Collected data entries
[Start of section]
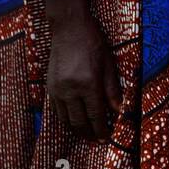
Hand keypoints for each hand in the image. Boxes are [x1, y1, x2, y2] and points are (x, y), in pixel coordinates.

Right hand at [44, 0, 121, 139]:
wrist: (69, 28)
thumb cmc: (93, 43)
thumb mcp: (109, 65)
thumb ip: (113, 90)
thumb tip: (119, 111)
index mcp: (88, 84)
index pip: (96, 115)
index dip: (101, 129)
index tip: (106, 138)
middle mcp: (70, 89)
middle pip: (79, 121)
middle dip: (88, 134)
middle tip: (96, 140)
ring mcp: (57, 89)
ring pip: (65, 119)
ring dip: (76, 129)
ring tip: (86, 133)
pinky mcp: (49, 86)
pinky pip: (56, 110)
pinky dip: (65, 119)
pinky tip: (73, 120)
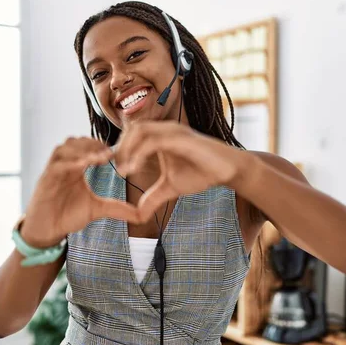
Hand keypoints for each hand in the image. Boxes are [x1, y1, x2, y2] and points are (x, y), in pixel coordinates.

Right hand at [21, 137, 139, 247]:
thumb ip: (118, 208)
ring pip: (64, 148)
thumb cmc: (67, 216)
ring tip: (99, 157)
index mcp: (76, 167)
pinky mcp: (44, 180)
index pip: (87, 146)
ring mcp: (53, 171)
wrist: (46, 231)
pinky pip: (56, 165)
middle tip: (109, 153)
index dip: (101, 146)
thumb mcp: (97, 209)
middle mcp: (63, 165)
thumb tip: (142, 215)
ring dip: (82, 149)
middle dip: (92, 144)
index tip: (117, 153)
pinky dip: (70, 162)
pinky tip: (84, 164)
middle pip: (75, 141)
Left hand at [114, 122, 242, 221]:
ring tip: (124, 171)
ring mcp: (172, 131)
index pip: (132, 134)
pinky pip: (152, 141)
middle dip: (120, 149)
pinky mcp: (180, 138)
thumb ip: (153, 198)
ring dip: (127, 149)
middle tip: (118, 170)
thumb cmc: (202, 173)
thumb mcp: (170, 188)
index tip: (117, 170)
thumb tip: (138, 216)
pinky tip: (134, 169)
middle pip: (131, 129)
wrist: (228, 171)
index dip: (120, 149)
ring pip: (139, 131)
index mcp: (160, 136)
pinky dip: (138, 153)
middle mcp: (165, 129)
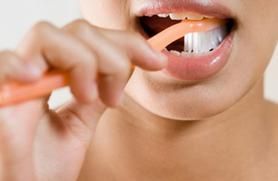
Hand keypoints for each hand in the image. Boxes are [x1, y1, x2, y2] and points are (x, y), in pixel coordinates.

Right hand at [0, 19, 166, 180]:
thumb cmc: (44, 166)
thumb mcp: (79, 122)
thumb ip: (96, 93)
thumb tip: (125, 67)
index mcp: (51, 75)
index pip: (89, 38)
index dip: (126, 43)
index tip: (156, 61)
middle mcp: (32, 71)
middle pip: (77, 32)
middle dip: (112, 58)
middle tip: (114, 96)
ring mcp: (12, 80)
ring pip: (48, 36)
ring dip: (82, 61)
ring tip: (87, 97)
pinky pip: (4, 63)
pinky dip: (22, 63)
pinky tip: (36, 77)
[End of section]
[Start of section]
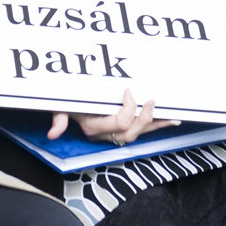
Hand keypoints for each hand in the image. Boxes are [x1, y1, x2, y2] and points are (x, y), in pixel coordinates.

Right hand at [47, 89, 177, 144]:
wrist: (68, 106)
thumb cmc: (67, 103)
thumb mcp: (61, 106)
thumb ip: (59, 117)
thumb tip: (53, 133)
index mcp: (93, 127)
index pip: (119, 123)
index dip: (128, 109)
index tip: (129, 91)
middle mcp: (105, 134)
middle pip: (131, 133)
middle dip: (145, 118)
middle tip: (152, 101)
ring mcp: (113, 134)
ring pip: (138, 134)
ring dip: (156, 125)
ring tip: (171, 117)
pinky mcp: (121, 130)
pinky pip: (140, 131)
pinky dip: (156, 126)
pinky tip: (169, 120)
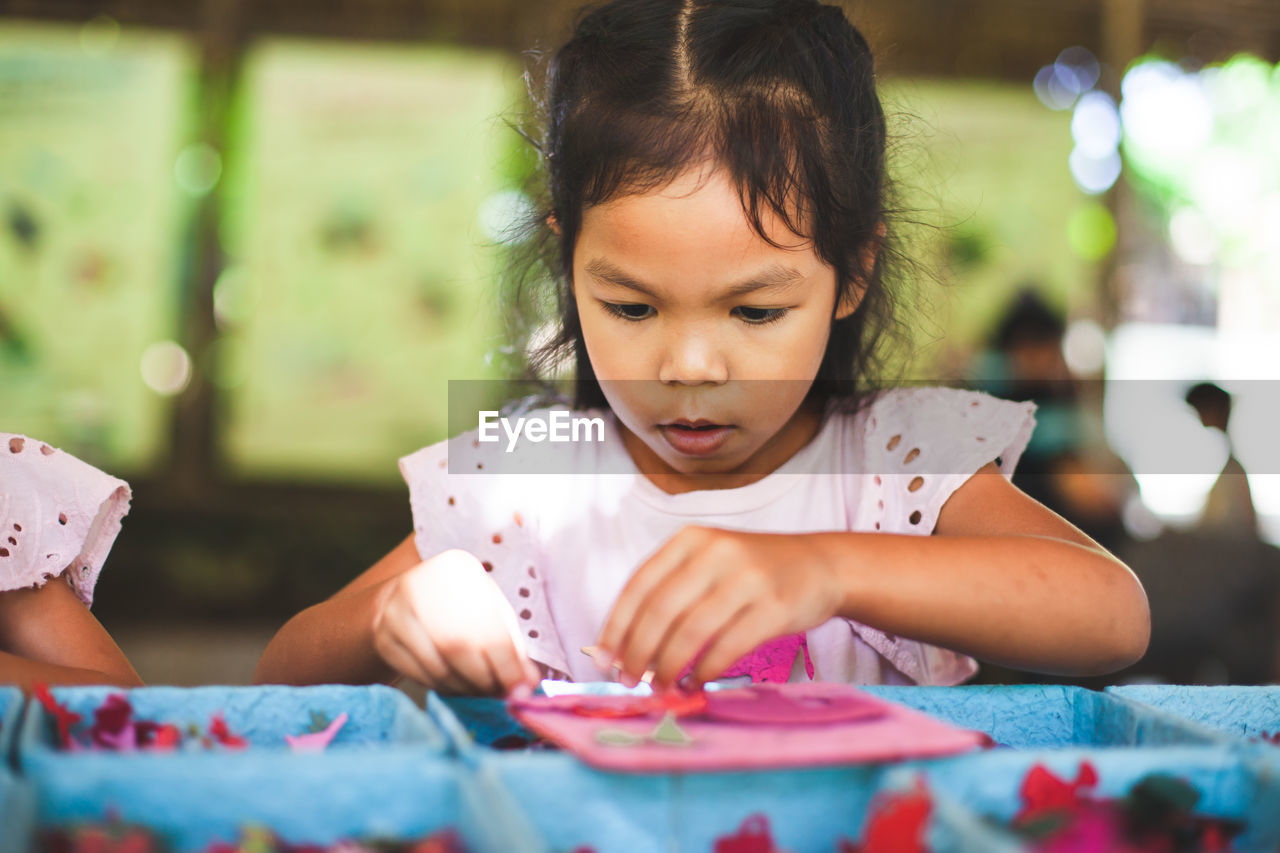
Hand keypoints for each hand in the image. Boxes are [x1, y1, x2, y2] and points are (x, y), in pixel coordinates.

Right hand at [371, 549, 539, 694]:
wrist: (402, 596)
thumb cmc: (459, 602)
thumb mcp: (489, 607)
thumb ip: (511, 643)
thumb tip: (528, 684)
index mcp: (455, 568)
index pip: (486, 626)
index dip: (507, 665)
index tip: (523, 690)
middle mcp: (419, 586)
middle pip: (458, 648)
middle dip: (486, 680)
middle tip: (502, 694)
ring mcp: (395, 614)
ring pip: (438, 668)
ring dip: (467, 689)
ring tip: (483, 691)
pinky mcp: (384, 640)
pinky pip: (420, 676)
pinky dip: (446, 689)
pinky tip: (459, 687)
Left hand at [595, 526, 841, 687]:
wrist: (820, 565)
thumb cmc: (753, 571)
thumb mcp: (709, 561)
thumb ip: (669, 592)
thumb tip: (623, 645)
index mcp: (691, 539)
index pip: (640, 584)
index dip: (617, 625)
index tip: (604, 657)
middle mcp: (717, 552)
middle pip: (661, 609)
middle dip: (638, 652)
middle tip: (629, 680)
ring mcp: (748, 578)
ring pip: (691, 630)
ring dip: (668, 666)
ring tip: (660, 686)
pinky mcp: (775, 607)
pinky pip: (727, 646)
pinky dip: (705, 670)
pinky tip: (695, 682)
[End of section]
[Start of section]
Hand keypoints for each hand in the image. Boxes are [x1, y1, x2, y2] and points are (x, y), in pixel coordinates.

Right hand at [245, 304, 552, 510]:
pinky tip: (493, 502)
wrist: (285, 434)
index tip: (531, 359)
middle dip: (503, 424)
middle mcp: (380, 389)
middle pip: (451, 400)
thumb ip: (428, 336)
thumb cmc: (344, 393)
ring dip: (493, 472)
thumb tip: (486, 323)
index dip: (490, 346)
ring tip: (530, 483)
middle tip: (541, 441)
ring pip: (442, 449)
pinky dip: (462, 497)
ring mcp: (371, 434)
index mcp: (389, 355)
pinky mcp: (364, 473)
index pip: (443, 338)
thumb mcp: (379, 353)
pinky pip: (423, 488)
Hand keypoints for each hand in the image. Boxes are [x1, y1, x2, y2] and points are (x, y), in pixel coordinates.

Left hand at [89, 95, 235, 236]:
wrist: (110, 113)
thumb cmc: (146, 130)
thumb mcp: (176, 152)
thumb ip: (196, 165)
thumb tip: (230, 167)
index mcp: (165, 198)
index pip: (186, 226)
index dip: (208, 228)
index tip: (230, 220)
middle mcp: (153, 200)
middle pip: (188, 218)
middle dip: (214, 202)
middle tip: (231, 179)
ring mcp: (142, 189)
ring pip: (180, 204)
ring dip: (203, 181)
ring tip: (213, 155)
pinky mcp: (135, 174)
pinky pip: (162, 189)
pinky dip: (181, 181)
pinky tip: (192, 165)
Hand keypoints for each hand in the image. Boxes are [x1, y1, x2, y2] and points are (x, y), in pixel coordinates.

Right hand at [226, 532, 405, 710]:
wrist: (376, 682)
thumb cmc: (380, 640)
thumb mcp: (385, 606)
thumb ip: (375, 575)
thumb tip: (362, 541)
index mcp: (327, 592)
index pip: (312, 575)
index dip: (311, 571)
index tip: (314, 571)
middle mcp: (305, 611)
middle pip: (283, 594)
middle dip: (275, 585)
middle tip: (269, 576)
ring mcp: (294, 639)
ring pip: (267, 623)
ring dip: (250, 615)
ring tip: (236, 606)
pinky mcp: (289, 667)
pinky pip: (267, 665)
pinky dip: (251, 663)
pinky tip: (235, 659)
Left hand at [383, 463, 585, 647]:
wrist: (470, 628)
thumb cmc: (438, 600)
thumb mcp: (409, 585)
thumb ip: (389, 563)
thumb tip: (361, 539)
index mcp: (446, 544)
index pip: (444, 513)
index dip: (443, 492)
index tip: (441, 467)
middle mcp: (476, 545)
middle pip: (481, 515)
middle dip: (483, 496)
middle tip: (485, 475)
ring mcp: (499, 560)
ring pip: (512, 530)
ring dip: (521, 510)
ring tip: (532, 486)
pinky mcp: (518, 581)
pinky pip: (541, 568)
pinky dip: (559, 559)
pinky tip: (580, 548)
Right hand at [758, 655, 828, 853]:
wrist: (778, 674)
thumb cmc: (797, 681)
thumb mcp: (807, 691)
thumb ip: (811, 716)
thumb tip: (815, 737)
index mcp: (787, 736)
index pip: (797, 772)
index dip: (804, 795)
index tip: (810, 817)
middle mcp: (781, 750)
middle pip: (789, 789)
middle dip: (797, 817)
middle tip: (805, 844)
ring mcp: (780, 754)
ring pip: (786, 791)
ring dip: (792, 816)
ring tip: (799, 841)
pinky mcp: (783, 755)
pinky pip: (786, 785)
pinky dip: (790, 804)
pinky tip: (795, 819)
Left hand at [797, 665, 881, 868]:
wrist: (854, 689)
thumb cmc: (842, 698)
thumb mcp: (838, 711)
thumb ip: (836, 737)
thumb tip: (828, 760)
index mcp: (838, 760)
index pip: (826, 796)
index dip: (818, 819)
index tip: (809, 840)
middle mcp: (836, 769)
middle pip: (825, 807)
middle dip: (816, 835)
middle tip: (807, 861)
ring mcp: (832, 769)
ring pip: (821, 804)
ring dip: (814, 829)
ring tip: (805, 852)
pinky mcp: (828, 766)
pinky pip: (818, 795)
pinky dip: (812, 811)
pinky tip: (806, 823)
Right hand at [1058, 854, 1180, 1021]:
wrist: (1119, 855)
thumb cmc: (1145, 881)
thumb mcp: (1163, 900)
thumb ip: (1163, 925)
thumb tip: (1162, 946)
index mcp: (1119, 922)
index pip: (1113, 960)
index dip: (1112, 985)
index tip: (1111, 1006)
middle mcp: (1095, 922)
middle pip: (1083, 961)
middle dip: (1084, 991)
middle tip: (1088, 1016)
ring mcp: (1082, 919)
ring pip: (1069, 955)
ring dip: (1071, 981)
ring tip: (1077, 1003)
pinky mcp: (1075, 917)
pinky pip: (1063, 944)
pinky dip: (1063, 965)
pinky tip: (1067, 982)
[End of section]
### Assigned task
Print, from the entries above, the line with "index dip: (126, 43)", the line with "pinky tip: (36, 77)" and all lines between them, exactly and with nothing else.

### The answer
index dip: (126, 43)
index tip: (156, 61)
middle mcp: (32, 71)
middle pip: (77, 32)
middle dip: (112, 58)
middle tip: (114, 96)
ring mcp: (12, 80)
ring pip: (48, 36)
ring dip: (82, 61)
ring tip: (87, 97)
pinky pip: (4, 63)
pinky dip: (22, 63)
pinky tip: (36, 77)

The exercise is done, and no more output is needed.